◆ To-do item
Rewrite the items below with every "digital caliper" changed to "electronic caliper" and nothing else altered.

◆ Data
::::::::
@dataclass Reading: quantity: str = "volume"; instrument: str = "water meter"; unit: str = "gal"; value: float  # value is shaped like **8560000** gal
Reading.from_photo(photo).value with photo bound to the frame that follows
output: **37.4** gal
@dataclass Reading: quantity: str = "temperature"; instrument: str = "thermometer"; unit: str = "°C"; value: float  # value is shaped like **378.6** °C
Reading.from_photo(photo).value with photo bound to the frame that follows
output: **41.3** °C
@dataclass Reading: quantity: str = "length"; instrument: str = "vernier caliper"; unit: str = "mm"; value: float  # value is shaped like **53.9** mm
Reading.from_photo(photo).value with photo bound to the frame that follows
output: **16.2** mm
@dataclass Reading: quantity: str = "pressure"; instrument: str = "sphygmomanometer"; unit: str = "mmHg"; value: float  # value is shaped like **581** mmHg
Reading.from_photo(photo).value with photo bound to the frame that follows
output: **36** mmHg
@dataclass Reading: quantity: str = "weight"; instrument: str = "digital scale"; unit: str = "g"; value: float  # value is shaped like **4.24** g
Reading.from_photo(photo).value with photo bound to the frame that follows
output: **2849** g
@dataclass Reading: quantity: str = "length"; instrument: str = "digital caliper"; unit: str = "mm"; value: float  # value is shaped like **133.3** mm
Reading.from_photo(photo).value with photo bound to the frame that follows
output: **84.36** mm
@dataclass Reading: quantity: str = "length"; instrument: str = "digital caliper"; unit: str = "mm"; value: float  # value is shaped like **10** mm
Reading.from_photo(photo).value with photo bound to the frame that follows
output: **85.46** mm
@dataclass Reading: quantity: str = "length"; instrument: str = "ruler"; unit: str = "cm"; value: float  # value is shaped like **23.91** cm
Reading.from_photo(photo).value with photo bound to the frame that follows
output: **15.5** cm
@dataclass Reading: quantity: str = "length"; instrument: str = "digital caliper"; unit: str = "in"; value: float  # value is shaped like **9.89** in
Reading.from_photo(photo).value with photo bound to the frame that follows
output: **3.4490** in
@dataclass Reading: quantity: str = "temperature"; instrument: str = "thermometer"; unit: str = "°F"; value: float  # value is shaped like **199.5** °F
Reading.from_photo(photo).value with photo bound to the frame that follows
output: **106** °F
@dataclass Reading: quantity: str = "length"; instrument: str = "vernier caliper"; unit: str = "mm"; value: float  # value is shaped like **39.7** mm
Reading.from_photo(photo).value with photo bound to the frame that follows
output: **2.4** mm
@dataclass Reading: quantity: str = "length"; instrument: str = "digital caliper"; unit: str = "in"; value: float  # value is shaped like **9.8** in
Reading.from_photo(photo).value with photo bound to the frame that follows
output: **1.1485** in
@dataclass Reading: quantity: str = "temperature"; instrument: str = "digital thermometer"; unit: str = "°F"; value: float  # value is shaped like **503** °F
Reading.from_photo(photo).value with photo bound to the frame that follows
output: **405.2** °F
::::::::
◆ Output for this task
@dataclass Reading: quantity: str = "volume"; instrument: str = "water meter"; unit: str = "gal"; value: float  # value is shaped like **8560000** gal
Reading.from_photo(photo).value with photo bound to the frame that follows
output: **37.4** gal
@dataclass Reading: quantity: str = "temperature"; instrument: str = "thermometer"; unit: str = "°C"; value: float  # value is shaped like **378.6** °C
Reading.from_photo(photo).value with photo bound to the frame that follows
output: **41.3** °C
@dataclass Reading: quantity: str = "length"; instrument: str = "vernier caliper"; unit: str = "mm"; value: float  # value is shaped like **53.9** mm
Reading.from_photo(photo).value with photo bound to the frame that follows
output: **16.2** mm
@dataclass Reading: quantity: str = "pressure"; instrument: str = "sphygmomanometer"; unit: str = "mmHg"; value: float  # value is shaped like **581** mmHg
Reading.from_photo(photo).value with photo bound to the frame that follows
output: **36** mmHg
@dataclass Reading: quantity: str = "weight"; instrument: str = "digital scale"; unit: str = "g"; value: float  # value is shaped like **4.24** g
Reading.from_photo(photo).value with photo bound to the frame that follows
output: **2849** g
@dataclass Reading: quantity: str = "length"; instrument: str = "electronic caliper"; unit: str = "mm"; value: float  # value is shaped like **133.3** mm
Reading.from_photo(photo).value with photo bound to the frame that follows
output: **84.36** mm
@dataclass Reading: quantity: str = "length"; instrument: str = "electronic caliper"; unit: str = "mm"; value: float  # value is shaped like **10** mm
Reading.from_photo(photo).value with photo bound to the frame that follows
output: **85.46** mm
@dataclass Reading: quantity: str = "length"; instrument: str = "ruler"; unit: str = "cm"; value: float  # value is shaped like **23.91** cm
Reading.from_photo(photo).value with photo bound to the frame that follows
output: **15.5** cm
@dataclass Reading: quantity: str = "length"; instrument: str = "electronic caliper"; unit: str = "in"; value: float  # value is shaped like **9.89** in
Reading.from_photo(photo).value with photo bound to the frame that follows
output: **3.4490** in
@dataclass Reading: quantity: str = "temperature"; instrument: str = "thermometer"; unit: str = "°F"; value: float  # value is shaped like **199.5** °F
Reading.from_photo(photo).value with photo bound to the frame that follows
output: **106** °F
@dataclass Reading: quantity: str = "length"; instrument: str = "vernier caliper"; unit: str = "mm"; value: float  # value is shaped like **39.7** mm
Reading.from_photo(photo).value with photo bound to the frame that follows
output: **2.4** mm
@dataclass Reading: quantity: str = "length"; instrument: str = "electronic caliper"; unit: str = "in"; value: float  # value is shaped like **9.8** in
Reading.from_photo(photo).value with photo bound to the frame that follows
output: **1.1485** in
@dataclass Reading: quantity: str = "temperature"; instrument: str = "digital thermometer"; unit: str = "°F"; value: float  # value is shaped like **503** °F
Reading.from_photo(photo).value with photo bound to the frame that follows
output: **405.2** °F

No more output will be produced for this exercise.